2. Network issue between the improperly responding server, and another
server that needs to be contacted by the server for requested data. In
your traces, the failing requests all have been for groups. I already
explained that if any part of the group, like for instance member
objects, do not exist on the local server (he doesn't hold a replica of
the group member), or vice versa, *and* your server has a problem
contacting whatever remote server that *does* hold that data, your issue
can occur. A -626 error *can* point into that same direction, but
without knowing anything about what request that has been, and if not
possibly the -626 was just yet another symptom of the same problem (and
not the reason), it is *extremely* difficult to help from here.

And quite frankly, your consultant apparently only knows the
sledgehammer approach. A -xk2 and -xk3 to "solve" a -626 is about the
worst case of cracking a nut with a sledgehammer I've heard in a long
time (possibly short of simply fdisking the whole server). I'm afraid
with that approach there'll never be a solution.

David Gersic

unread,

Dec 8, 2009, 1:14:23 AM12/8/09

to

On Mon, 07 Dec 2009 22:36:02 +0000, ryamry wrote:

> ndsd and owcimomd using go back and forth between 4 and 15% utilzation,
> tops. Nothing to worry about in my eyes. The server nor VM hosts arent
> overloaded at all looking from performance chart

I'd be interested to see if you're being bottlenecked at the disk, not at
the CPU. Go in to iMonitor and click on the Agent Activity link.

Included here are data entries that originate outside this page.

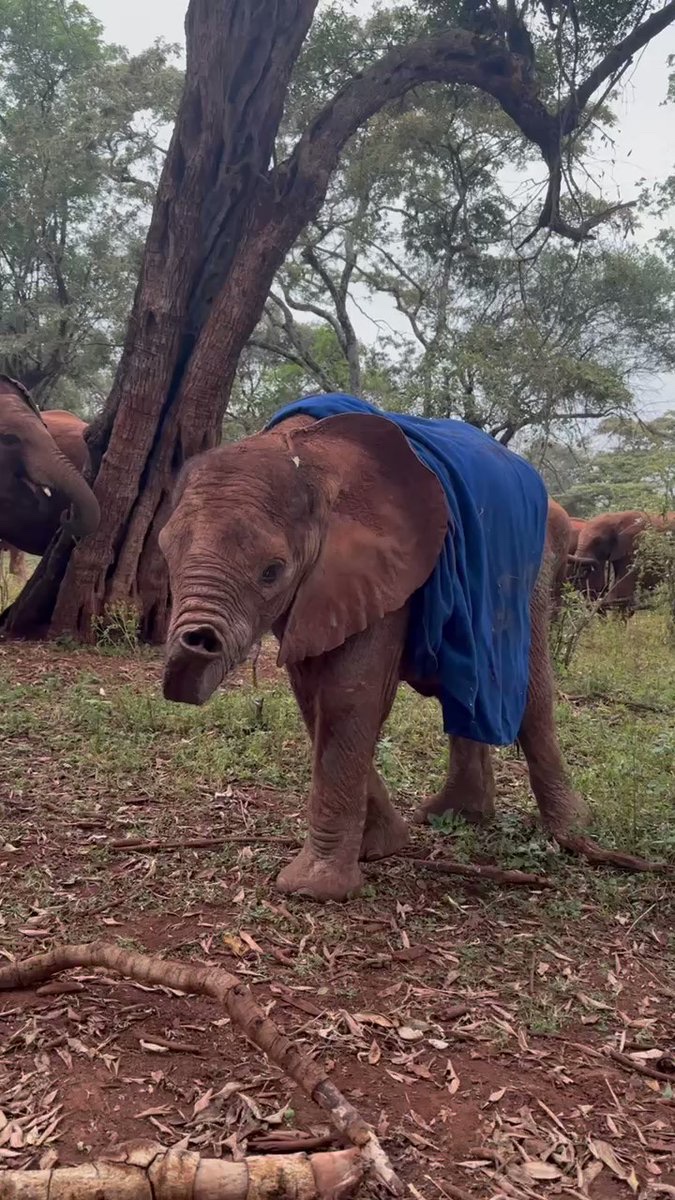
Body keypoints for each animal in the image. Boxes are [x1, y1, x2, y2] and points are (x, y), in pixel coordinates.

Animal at [156, 393, 638, 902]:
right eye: (165, 554)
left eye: (272, 571)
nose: (196, 645)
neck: (306, 454)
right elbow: (313, 694)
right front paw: (382, 848)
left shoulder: (384, 567)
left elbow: (348, 693)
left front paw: (312, 890)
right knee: (469, 693)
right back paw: (457, 816)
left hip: (534, 572)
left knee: (531, 693)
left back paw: (571, 830)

At the
top should be "DIB Writer Info". What are you seeing there?

Massimo Rosen

unread,

Dec 8, 2009, 10:33:07 AM12/8/09

to

Hi,

ryamry wrote:
>
> Im trying to supply as much information as possible. Im sorry if Im
> leaving things out. Anyways, the partitions ops that was being forced
> were just partition synchronization ops. He was running those and
> watching the traces for errors and thats when the -626 errors showed
> face, AFAIK.

Aha. Have you looked at TID3911653 for instance? A -626 should raise
several red flags, in a properly setup and working tree, it should
basically never happen. But it's difficult to tell without knowing
details about your tree to tell what's up. It could for instance be a
name resolution issue, and/or an issue with the list of known eDir
servers in the eDir DB of the server showing the outbound -626 (e.g, it
attempted to connect to another server, but couldn't find a network
address for it, that would trigger a -626). That said, there's an
increasing probabbility that your issue comes from inter-server
communication problems. Either because some links between servers are
overloaded, name resolution fails, or because some servers are so
overloaded that they fail on external comms too.

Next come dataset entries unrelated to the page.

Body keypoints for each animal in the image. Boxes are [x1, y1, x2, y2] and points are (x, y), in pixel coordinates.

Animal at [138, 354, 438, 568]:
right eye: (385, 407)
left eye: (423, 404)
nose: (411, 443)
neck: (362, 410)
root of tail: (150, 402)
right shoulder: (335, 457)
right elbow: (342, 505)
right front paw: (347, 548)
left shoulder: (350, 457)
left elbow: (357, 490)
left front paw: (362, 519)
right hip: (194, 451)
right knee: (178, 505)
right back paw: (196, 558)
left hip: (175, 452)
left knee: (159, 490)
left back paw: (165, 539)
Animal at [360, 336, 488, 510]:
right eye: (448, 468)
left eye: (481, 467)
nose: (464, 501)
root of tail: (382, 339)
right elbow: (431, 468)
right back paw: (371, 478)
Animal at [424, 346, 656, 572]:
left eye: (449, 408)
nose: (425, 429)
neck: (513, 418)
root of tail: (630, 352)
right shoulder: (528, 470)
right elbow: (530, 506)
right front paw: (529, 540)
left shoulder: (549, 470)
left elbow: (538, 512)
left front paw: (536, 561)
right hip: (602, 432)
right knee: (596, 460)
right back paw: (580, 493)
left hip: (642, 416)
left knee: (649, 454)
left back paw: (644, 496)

Anyways, simply dropping a nuke on it and then rebuild it and hoping
that would solve it is pretty pointless. *Even* if it helps for whatever
reason temporarily, it usually comes back (as you see), and you've
gained nothing, especially no knowledge *why* the problem occured, and
how to preevent it in the future.

> CPU, Disk I/O, memory, network, etc all seem okay.

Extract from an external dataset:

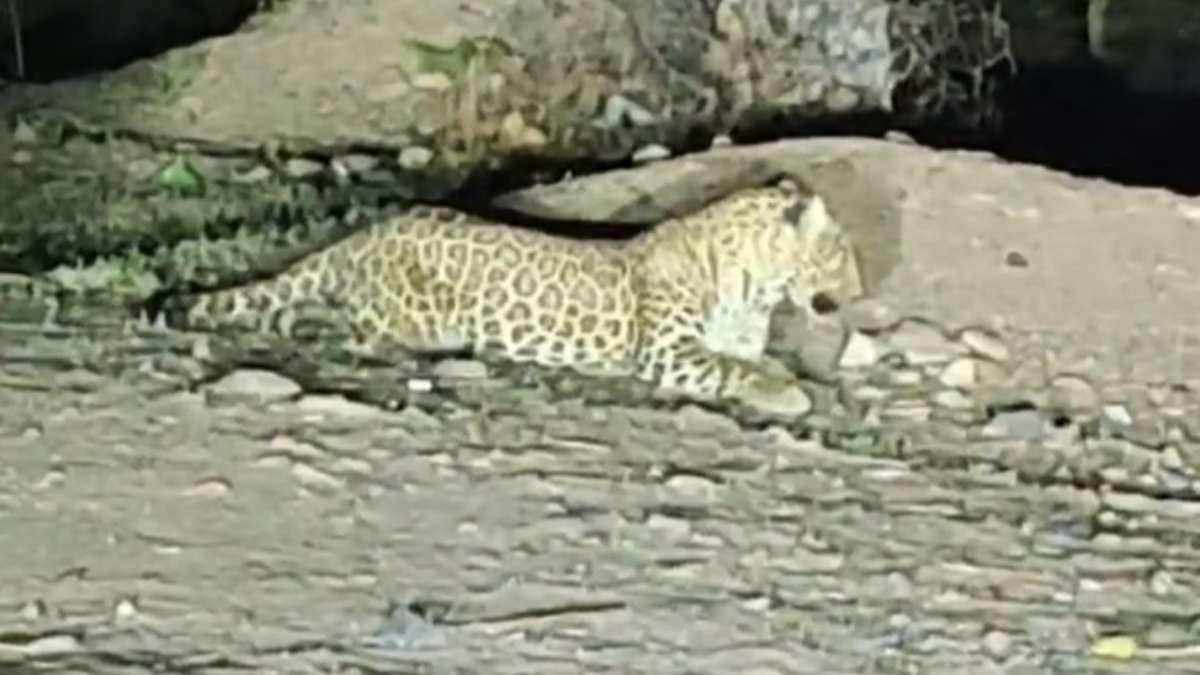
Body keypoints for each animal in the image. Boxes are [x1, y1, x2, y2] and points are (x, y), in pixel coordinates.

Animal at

"Seem" really isn't good enough.

> Its gotta be
> something with eDir, as you mentioned before, as its affecting the whole
> district...not just one location or one server.

It doesn't need to be "something" with eDir, i.e a bug or something. It
can as well "just" be bad design. Even if I repeat myself, one of the
prime reasons for such a behaviour you see is membership of anything
that can take members across partition boundaries. I've seen that
countless times, *especially* with Zen. Application being distributed by
groups, or by directly adding lots of individual users to them, and
these groups or apps containing members from all across the tree. And to
add insult to injury, the replicas of those partitions often only
existed across slow WAN links. That's a perfect recipe to kill eDir
performance when accessing these groups. But this is all speculation,
one would have to see your tree, the groups that fail, get in general
*way* more information about everything going on on your site.